De Damasco en adelante

Habrá que ver la ejecutoria Rusia sobre Siria, mientras a cada día que pasa esta semana, con los muertos por decenas una jornada tras otra, y a la espera de este viernes, con los gentíos en las mezquitas y los francotiradores de uno y otro bando cazándose por los tejados y desde las ventanas; habrá que reparar en las cuentas anotadas por la Liga Árabe, y especialmente en lo que toca al Consejo de Cooperación del Golfo, para acercarse a los cálculos entre los que se mueve la diplomacia y la geopolítica de Moscú cuando ésta no pestañea, con la mirada gélida de Putin en el rostro y el gesto decidido a seguir adelante, ahora que todavía a la Eurozona con sus aledaños de la entera Unión Europea, parecen faltarle los últimos compases para rematar la cirugía de que ha sido objeto Grecia para su rescate, y Estados Unidos no ha reobrado todavía el pulso financiero y económico adecuado para ajustar el tono de su discurso frente al desafío aun subsistente de la República Islámica de Irán.

Ocurre, y bien sabido resulta, que el problema persa con los ayatolás de Alí Jamnei con la mochila atómica a la espalda, es un problema trabado y vertebrado con el de la Siria de los Assad, la de la minoría chií de los alauitas, que está dispuesta con uñas y dientes a no soltar su dominio sobre la mayoría suní que prevalece en torno a la mezquita damascena de los Omeya.

Rusia permanece sentada sobre el veto que interpuso, llevando a los chinos a su flanco, en el Consejo de Seguridad de Naciones Unidas, pues Bashar el Assad prefiere la tutela rusa para su política en el Oriente Medio que el concierto con la mayoría del mundo árabe, que atraviesa una desestabilización incuestionable por causa de la oleada de cambios que éste ha experimentado en los últimos trece meses.

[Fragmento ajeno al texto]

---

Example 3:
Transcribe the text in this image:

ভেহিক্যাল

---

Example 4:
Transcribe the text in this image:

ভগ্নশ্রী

Se ha concertado entre estas dos partes, la siria y la rusa, un pacto de intereses, definido muy a las claras.

Putin, de una parte, le arrima el ascua a la sardina del régimen de Damasco, al que le consta que después de sus graves errores cometidos, los habidos desde marzo en la primera fase, y las brutalidades cursantes ahora, le impiden llegar a ningún acuerdo con las mayorías que resultan ahora irreversiblemente disidentes. Ni los ríos ni la sangre corren hacia atrás. Y Assad, sabe de su parte que el apoyo del Kremlin no fallará porque el espacio geoestratégico que le facilita le supone una aportación de valor incalculable para el despliegue de su poder aéreo y marítimo sobre el Mediterráneo, en la línea de flotación estratégica europea, y hacia el Golfo Pérsico, el Mar Rojo y el Océano Índico, sobre la geografía del petróleo, tanto la árabe como la de los iraníes.

No son bromas ni fantasías las cuentas que se hacen y los cromos que se cruzan a estas horas entre Damasco y Moscú. Respecto de éste se trata de cartas que ya se mostraron al concluir el tiempo post-soviético para quien el mes de que viene volverá a ser elegido Jefe del Estado. Pues advirtió en su día que volvería a desplegar por todos los cielos y los siete mares sus patrullas intercontinentales y su talasocracia global, pues Rusia dispone ahora de recursos ingentes de oro negro y amarillo. Por si faltaba algún complemento informativo, ahora ha venido Dimitri Rogozin, el viceprimer ministro ruso, para decir eso de que Rusia quiere un “Ejército armado hasta los dientes que inspire temor”. Y cuando ha añadido que “las guerras modernas será breves” parece que estaba señalando, refiriéndose”, al barajado modelo de intervención militar sobre Irán para provocarle el aborto de su bomba atómica.